Combine this with Mack’s ability to up the pace, hit some big shots, and balance offensive and defensive contribution, and his impact has made such a substantial difference that it has obscured something important:
While a solid player, Shelvin Mack is not a good starting point guard by NBA standards.
This couldn’t be clearer when comparing him to players in a similar role across the league. For example, 36.2 percent of Mack’s possessions come in the pick and roll (177 possessions total with the Jazz). Often, that’s with an elite partner in Favors. How does Mack hold up his end as a ball-handling threat?
0.68 points per possession, an effective field goal percentage of 42.8, and a turnover on an astronomical 24.8 percent of those plays.
Eleven players in the league with 100 or more pick and roll possessions run P&R between 34 and 38 percent of the time. Of those 11, Mack ties for last in PPP, third-to-last in eFG%, and stands alone in carelessness with the ball. His overall percentile as a pick and roll threat (31.1) outperforms only one competitor, Orlando’s second-year guard Elfrid Payton.
For context, Trey Burke ranks in the 68th percentile1.

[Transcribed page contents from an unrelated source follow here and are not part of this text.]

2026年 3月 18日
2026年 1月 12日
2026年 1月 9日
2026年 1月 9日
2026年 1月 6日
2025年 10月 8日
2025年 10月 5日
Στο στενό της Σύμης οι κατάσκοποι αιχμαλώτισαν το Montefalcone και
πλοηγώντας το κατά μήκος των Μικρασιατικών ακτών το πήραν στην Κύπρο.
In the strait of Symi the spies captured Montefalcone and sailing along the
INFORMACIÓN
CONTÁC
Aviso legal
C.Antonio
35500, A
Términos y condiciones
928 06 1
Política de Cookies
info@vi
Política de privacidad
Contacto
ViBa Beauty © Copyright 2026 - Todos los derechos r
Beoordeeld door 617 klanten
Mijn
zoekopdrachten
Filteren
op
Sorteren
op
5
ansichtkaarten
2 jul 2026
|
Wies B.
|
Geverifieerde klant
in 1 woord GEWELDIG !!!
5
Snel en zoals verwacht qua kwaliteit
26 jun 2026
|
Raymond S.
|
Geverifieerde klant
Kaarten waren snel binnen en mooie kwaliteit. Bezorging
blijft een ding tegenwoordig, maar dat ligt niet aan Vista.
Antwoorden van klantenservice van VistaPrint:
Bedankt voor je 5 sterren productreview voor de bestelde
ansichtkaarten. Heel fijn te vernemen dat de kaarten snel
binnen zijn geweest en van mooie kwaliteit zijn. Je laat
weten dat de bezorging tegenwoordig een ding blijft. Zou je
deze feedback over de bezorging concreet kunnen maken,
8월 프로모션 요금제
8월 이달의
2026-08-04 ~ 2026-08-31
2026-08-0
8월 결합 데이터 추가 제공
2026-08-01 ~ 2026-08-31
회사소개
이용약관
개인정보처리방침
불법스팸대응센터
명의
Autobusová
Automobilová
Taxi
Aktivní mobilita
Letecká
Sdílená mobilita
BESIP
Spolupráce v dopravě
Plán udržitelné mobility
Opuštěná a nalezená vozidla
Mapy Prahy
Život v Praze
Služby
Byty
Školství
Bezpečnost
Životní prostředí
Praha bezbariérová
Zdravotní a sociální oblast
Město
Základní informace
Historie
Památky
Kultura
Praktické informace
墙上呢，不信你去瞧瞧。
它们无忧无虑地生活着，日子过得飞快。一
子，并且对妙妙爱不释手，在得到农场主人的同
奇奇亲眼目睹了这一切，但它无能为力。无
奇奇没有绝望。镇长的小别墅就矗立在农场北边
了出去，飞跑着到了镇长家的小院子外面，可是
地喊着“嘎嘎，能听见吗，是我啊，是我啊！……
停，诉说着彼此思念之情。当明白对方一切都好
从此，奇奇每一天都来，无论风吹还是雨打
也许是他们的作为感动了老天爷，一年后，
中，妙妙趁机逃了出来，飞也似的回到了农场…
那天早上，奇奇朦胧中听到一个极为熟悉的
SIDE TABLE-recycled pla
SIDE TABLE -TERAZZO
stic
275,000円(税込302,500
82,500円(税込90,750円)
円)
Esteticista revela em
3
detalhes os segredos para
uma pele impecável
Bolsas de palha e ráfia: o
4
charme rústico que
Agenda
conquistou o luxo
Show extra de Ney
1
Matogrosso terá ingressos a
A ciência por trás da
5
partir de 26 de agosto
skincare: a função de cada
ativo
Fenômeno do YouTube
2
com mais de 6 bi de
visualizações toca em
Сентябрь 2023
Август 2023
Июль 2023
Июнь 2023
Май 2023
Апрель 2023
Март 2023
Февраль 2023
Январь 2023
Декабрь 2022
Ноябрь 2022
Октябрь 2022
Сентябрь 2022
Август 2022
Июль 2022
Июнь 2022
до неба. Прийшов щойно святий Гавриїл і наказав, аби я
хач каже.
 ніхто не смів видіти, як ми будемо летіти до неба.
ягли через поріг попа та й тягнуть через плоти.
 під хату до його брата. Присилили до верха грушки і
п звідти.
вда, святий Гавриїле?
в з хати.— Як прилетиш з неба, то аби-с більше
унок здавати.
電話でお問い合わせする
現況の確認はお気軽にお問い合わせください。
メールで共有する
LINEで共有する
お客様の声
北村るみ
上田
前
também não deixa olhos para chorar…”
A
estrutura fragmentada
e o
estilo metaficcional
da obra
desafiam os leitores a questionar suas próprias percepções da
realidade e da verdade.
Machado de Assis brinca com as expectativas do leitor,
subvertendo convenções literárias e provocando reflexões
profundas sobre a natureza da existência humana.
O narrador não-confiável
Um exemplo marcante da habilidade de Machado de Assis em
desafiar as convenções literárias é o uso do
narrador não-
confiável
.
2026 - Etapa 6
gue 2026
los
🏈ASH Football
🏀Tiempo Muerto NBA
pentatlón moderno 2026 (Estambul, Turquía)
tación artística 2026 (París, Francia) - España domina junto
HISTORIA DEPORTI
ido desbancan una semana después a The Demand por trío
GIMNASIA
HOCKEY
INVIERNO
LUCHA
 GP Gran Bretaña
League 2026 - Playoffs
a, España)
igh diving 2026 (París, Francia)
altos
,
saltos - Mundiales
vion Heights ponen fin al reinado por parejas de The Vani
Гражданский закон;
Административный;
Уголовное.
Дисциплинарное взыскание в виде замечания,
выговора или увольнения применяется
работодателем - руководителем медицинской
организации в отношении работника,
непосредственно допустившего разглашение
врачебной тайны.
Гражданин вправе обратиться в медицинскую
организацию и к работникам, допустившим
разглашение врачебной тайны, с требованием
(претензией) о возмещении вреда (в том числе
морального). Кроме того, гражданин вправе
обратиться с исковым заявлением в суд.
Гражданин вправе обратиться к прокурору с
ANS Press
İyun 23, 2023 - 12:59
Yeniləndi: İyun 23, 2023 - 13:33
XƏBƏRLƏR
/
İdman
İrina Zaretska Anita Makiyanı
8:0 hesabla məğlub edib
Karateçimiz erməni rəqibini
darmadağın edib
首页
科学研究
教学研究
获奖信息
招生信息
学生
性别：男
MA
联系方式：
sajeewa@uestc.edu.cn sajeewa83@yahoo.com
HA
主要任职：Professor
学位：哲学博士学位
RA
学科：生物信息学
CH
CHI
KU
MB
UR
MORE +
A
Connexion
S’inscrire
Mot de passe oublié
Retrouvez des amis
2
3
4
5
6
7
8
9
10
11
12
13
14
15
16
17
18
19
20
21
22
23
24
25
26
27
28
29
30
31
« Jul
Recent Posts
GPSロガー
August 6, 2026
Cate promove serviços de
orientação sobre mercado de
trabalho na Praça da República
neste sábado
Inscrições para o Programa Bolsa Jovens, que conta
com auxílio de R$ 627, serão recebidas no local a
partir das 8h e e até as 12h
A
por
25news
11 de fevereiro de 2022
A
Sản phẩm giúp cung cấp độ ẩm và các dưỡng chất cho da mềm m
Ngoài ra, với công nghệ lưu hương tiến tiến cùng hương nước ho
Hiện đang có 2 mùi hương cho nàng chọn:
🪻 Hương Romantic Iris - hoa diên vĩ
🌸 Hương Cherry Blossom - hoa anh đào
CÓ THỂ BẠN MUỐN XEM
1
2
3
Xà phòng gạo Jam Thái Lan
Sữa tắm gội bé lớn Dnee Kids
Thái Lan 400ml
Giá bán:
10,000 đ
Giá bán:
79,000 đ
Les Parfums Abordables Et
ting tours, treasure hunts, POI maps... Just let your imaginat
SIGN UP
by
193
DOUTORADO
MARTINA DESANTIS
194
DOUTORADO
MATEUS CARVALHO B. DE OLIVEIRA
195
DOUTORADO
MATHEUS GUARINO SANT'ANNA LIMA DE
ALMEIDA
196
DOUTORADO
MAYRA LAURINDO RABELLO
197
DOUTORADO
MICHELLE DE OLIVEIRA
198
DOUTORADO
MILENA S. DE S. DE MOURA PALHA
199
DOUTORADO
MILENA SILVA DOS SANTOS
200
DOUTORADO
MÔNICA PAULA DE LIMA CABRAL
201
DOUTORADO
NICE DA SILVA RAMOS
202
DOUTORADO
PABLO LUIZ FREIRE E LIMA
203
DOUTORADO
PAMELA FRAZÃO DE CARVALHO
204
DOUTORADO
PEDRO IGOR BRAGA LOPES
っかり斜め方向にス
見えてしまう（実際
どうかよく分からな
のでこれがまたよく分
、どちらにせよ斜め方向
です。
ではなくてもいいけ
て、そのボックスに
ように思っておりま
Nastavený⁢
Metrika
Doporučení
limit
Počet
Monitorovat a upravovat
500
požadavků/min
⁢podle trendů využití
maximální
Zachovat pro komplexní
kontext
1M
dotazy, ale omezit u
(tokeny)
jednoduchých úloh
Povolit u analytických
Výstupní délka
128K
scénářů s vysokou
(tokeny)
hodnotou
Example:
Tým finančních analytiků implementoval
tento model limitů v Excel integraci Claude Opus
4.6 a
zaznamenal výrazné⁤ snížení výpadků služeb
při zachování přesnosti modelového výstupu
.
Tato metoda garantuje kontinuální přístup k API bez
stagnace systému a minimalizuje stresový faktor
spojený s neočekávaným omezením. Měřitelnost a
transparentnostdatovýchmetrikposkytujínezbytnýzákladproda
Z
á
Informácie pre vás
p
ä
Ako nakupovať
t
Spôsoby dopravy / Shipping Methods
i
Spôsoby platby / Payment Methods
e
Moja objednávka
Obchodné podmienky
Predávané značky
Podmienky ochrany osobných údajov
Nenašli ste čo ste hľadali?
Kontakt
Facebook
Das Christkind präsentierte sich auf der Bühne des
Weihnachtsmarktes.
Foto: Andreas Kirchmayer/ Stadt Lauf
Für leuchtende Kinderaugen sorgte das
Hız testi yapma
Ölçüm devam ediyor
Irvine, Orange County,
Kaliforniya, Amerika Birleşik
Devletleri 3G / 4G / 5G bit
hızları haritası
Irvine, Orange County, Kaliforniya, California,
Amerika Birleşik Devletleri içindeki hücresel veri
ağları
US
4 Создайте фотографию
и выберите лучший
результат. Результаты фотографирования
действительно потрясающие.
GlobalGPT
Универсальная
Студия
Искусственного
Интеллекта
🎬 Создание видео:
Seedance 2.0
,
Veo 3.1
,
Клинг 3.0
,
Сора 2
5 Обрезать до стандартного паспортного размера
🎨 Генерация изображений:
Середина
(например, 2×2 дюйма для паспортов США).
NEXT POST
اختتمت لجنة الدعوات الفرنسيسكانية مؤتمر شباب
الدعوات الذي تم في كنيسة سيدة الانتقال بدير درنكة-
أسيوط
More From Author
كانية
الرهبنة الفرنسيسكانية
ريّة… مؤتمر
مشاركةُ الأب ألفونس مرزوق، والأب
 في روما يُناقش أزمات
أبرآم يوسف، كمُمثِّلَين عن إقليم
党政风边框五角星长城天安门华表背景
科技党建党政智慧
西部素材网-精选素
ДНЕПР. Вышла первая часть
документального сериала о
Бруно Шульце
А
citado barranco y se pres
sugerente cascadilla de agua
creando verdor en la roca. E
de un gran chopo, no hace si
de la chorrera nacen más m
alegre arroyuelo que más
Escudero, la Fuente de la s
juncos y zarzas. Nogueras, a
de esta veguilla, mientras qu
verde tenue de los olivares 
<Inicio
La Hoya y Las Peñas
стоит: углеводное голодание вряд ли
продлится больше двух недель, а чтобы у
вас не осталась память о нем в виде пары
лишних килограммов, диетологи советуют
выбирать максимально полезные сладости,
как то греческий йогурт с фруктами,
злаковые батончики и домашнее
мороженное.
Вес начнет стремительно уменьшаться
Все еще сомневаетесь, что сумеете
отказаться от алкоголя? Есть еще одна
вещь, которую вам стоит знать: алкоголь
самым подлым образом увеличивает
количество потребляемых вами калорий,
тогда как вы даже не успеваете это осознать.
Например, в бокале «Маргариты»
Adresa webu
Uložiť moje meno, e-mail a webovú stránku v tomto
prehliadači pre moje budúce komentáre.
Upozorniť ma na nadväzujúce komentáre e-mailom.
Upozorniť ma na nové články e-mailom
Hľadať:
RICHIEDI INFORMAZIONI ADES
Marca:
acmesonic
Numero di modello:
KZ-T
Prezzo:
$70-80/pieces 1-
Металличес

So… how to reconcile Mack’s individual ability as a player with his profound impact on his teammates? For example, since the All-Star break the Jazz have outscored opponents by 3.6 points per 100 possessions with Favors and Hayward on the floor. In the same span they’ve outscored opponents by 9.5 when Favors and Mack combine minutes2.
How can a solid but unextraordinary player make such a difference?
It’s because Favors is great, as is Hayward. Rodney Hood is becoming great, as is Rudy Gobert. The young Jazz core has been a high performance engine missing a dependable spark plug. Adding serviceable Shelvin Mack provides more sparks and fewer fizzles.
But he’s far from completing an elite engine. Make no mistake, Mack’s limitations constrain his teammates much as Burke’s and Neto’s did, if not to quite the same degree.
Consider that the only players outperforming Favors as a roll man this season are Al Horford, Chris Bosh, Marcin Gortat, and Andre Drummond. It is certainly no coincidence that those bigs are paired with Jeff Teague (All-Star), Goran Dragic (All-NBA), John Wall (All-NBA), and Reggie Jackson (18.5 points, 6.2 assists, and a 19.5 PER higher than any Jazz player other than Favors).
Favors is elite playing with Shelvin Mack. Solid, respectable, average Shelvin Mack.
Pair Favors with, say, a Jrue Holiday or Mike Conley and what would happen? What would happen to Hood’s contested threes? Hayward’s double teams? Gobert’s lob opportunities?
No one knows the future of Dante Exum, but nothing about him — be it his height, speed, youth, or even surprising defensive potency last season — suggests “solid”, “respectable”, or “average.” Exum has a chance to be much better than average. But more importantly, he has teammates who can take better than average and make it devastating.
Shelvin Mack has proven incredibly important this season as the piece that cracked open the door to the Jazz showing their “good.” But a quality NBA point guard — maybe in the form of a lanky Aussie — could break down the door to greatness.
Until then, the Jazz are grateful to have the starting services of Shelvin Mack.